[Source text]:
------------------------------

In 2017, construction began on a new fire station on Clarence Avenue South, just north of St. Martin's Church and Wilson Crescent. The station, which opened in 2018, replaced an older station in the Queen Elizabeth community to the northwest; it was relocated to Adelaide/Churchill in order to allow it to also serve Stonebridge to the south.

==Government and politics==
Adelaide/Churchill exists within the federal electoral district of Saskatoon—Grasswood. It is currently represented by Kevin Waugh of the Conservative Party of Canada, first elected in 2015.

Provincially, the area is mostly within the boundaries of Saskatoon Eastview. It was represented by Corey Tochor of the Saskatchewan Party, from 2011 until 2020, when Matt Love of the Saskatchewan New Democratic Party was elected. A small portion of the neighborhood north of Isabella Street is within the boundaries of Saskatoon Churchill-Wildwood.

In Saskatoon's non-partisan municipal politics, Adelaide/Churchill lies within ward 7. It is currently represented by Councillor Mairin Loewen, who was elected to city council in a 2011 by-election.

==Institutions==

===Education===

- Hugh Cairns V. C. School - public elementary, part of the Saskatoon Public School Division. The school was constructed in 1959 and took in its first students in 1960. Although located on Cairns Avenue, the school and the street are not named for the same person; the school is named for Saskatonian Hugh Cairns, who was awarded the Victoria Cross for his actions during World War I, while the street is named for Alderman John Cairns and was actually called 12th Avenue until 1954.
- St. Philip School - separate (Catholic) elementary, part of Greater Saskatoon Catholic Schools. It was established in 1956.
- Churchill School was a public elementary school constructed in 1956 and closed in the early 1980s, before being sold to the Saskatoon Full Gospel Church on July 1, 1985. The original school building at Ruth Street and Haultain Avenue has since been demolished and replaced by new construction, while the remainder of its school yard is taken up by the Churchill Gardens condominium complex.
In addition, Aden Bowman Collegiate (a grade 9-12 high school) is located across the street from the neighbourhood's northwest corner, though many students living in Adelaide/Churchill attend the 9-12 high school Walter Murray Collegiate in Nutana Suburban Centre. The nearest Catholic/Separate high school is Holy Cross High School, located east of Walter Murray. In addition, several schools in the neighbouring Avalon and Nutana Park communities lie within only a couple of blocks of the community boundary.

==Parks and recreation==
- Meadowlark Park (3.1 acres)
- Adelaide Park (5.2 acres)
- Churchill Park (13.4 acres)

The Adelaide/Churchill Community Association exists to represent the educational, recreational, and social needs of residents, to promote a sense of community and enhance quality of life in the area.

==Commercial==
Commercial development is limited to the northwest corner of the neighbourhood, where the Churchill Shopping Centre sits on the corner of Clarence Avenue and Taylor Street. This strip mall, which opened in December 1957, has the distinction of being the oldest shopping centre in Saskatoon. Through its history, the strip mall has featured a neighbourhood grocery store, along with an evolving mix of retail including a convenience store that is heavily used by the students from the high school directly across the street.

In addition, there are 57 home-based businesses in the neighbourhood. The community is immediately north of the big box commercial development in Stonebridge and is also served by the enclosed shopping centre Market Mall to the east. The Avalon Shopping Centre, a strip mall located in the Avalon neighbourhood to the west, has also serviced residents of the former Adelaide Park community since 1957.

==Location==
Adelaide/Churchill is located within the Nutana Suburban Development Area. It is bounded by Taylor Street to the north, Circle Drive to the south, Cumberland Avenue to the east, and Clarence Avenue to the west. Roads are laid in a grid fashion in the majority of the neighbourhood, while the area south of Wilson Crescent is made up primarily of crescents.

------------------------------

[Parts of the exercise]:
1. Turn the paragraph of the source text that begins "Commercial development is limited" into a short bulleted list that keeps its main facts.
2. Repeat word for word the part of the source text that opens with the words containing "In Saskatoon's non-partisan" and closes with "Avenue until 1954.".
3. According to the source text, who represents Adelaide/Churchill on Saskatoon's city council?

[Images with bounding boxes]

------------------------------

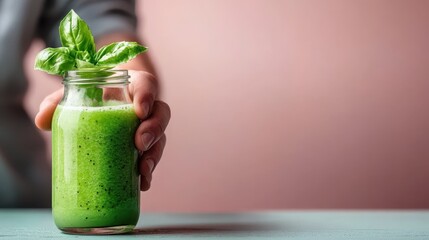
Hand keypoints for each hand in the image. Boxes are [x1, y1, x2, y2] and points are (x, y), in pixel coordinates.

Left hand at [35, 70, 170, 190]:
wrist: (105, 100)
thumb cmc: (94, 94)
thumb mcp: (76, 95)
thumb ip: (58, 102)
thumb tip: (42, 121)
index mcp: (132, 87)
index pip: (147, 85)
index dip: (147, 96)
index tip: (140, 110)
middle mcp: (145, 107)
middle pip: (161, 114)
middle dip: (154, 129)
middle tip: (140, 143)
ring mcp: (147, 128)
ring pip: (160, 138)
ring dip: (154, 155)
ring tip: (143, 170)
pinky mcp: (145, 148)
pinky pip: (152, 158)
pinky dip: (149, 172)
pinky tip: (142, 183)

------------------------------

[Answers to the problems]:
1.
- Commercial development is confined to the neighbourhood's northwest corner.
- The Churchill Shopping Centre is a strip mall at Clarence Avenue and Taylor Street.
- It opened in December 1957 and is the oldest shopping centre in Saskatoon.
- It has featured a neighbourhood grocery store and a changing mix of retail, including a convenience store heavily used by students from the high school across the street.

2.
In Saskatoon's non-partisan municipal politics, Adelaide/Churchill lies within ward 7. It is currently represented by Councillor Mairin Loewen, who was elected to city council in a 2011 by-election.

==Institutions==

===Education===

- Hugh Cairns V. C. School - public elementary, part of the Saskatoon Public School Division. The school was constructed in 1959 and took in its first students in 1960. Although located on Cairns Avenue, the school and the street are not named for the same person; the school is named for Saskatonian Hugh Cairns, who was awarded the Victoria Cross for his actions during World War I, while the street is named for Alderman John Cairns and was actually called 12th Avenue until 1954.

3. Councillor Mairin Loewen, the representative for ward 7.